Grouping, group processing, and aggregation: it's often useful to separate a relation into groups based on values of certain attribute(s), and then to continue processing with the grouped data.

-- group some words by their length
$ let g1 = groupBy length $ words "this is an article for my blog that I hope is interesting"
[(1,["I"]),       (2,["is","my","an","is"]),
 (3,["for"]),     (4,["hope","that","blog","this"]),
 (7,["article"]), (11,["interesting"])]

-- the first letters of words, in each group
$ groupLift (project head) g1
[(1,"I"), (2,"ima"),
 (3,"f"), (4,"htb"),
 (7,"a"), (11,"i")]

-- the number of words, in each group
$ groupLift length g1
[(1,1), (2,4),
 (3,1), (4,4),
 (7,1), (11,1)]

-- the unique letters, in each group
$ groupLift (nub . concat) g1
[(1,"I"),       (2,"ismyan"),
 (3,"for"),     (4,"hopetablgis"),
 (7,"article"), (11,"intersg")]

-- aggregation ignoring groups
$ aggregate (length . snd) sum g1
12

-- aggregation within groups
$ groupLift (aggregate (ord . head) sum) g1
[(1,73),  (2,416),
 (3,102), (4,434),
 (7,97),  (11,105)]

And the implementations:
innerJoin :: (a -> b -> Bool) -> [a] -> [b] -> [(a, b)]
innerJoin f ls rs = rfilter (uncurry f) (rproduct ls rs)

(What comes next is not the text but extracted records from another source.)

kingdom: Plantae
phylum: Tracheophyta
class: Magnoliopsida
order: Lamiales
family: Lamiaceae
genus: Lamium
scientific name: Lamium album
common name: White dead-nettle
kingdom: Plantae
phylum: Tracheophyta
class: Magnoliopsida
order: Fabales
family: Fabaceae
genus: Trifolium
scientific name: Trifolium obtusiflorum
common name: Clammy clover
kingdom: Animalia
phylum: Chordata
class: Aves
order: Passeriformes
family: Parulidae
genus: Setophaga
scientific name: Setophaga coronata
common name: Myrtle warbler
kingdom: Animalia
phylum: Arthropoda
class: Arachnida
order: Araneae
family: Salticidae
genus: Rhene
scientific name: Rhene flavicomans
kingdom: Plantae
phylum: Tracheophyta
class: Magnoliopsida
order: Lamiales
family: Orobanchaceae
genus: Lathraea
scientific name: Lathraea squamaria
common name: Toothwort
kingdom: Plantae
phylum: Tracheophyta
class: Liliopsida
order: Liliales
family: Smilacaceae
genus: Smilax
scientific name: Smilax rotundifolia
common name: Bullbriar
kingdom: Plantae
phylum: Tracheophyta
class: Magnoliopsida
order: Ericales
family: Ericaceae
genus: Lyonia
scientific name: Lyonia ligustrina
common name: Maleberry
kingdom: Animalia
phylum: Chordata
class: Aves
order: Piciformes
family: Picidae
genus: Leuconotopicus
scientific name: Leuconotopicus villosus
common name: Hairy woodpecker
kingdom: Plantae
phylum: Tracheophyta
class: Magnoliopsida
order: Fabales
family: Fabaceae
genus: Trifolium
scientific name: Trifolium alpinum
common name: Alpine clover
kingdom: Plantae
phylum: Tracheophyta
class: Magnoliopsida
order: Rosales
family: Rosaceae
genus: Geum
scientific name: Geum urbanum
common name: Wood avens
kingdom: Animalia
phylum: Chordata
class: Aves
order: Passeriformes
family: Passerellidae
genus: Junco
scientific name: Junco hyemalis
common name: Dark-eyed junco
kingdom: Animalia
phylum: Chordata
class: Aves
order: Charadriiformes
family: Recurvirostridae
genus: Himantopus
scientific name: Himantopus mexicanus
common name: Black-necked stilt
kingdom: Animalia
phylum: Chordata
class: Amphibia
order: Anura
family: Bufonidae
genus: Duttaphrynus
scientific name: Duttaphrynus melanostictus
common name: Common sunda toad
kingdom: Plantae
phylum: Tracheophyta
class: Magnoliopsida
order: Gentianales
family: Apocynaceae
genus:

leftJoin :: forall a b. (a -> b -> Bool) -> b -> [a] -> [b] -> [(a, b)]
leftJoin p null rl rr = concatMap f rl
  where 
    -- go through all the a's 
    --   match each a with all b's
    --   if no matches, match it with the default
    --   otherwise keep all matches
    f :: a -> [(a, b)]
    f a = map ((,) a) $ addNull $ filter (p a) rr
      where
        addNull :: [b] -> [b]
        addNull [] = [null]
        addNull bs = bs

outerJoin :: (Eq a, Eq b) => (a -> b -> Bool) -> a -> b -> [a] -> [b] -> [(a, b)]
outerJoin p anull bnull as bs = union left right
  where 
    left = leftJoin p bnull as bs
    right = project swap $ leftJoin (flip p) anull bs as

groupBy :: (Ord b) => (a -> b) -> [a] -> [(b, [a])]
groupBy f rel = toList grouped
  where
    grouped = foldl f' (fromList []) rel
    f' mp next = addRow (f next) next mp
    -- check whether the key's already in the map:
    -- if it is, stick 'next' on the existing list
    -- if not, create a new, single-element list for that key
    addRow :: Ord k => k -> v -> Map k [v] -> Map k [v]
    addRow k v mp = case lookup k mp of    
                        (Just oldval) -> insert k (v:oldval) mp;  
                        _ -> insert k [v] mp;  

groupLift :: ([a] -> c) -> ([(b, [a])] -> [(b, c)])
groupLift f = map (fmap f)  

aggregate :: (a -> b) -> ([b] -> c) -> [a] -> c
aggregate proj f = f . map proj

Some notes about the design goals of the library

was shooting for flexibility, simplicity, and minimality, not efficiency. thus, it lacks many 'composite operators' that SQL has, for instance: in a SQL join, you both join and project all in one operation. in this library, instead, you'd do the join, then the projection separately ... maybe less efficient, but more expressive and compositional. another example, is that it lacks things like equi-joins that would make joining more efficient; it doesn't have them b/c that's covered by inner joins.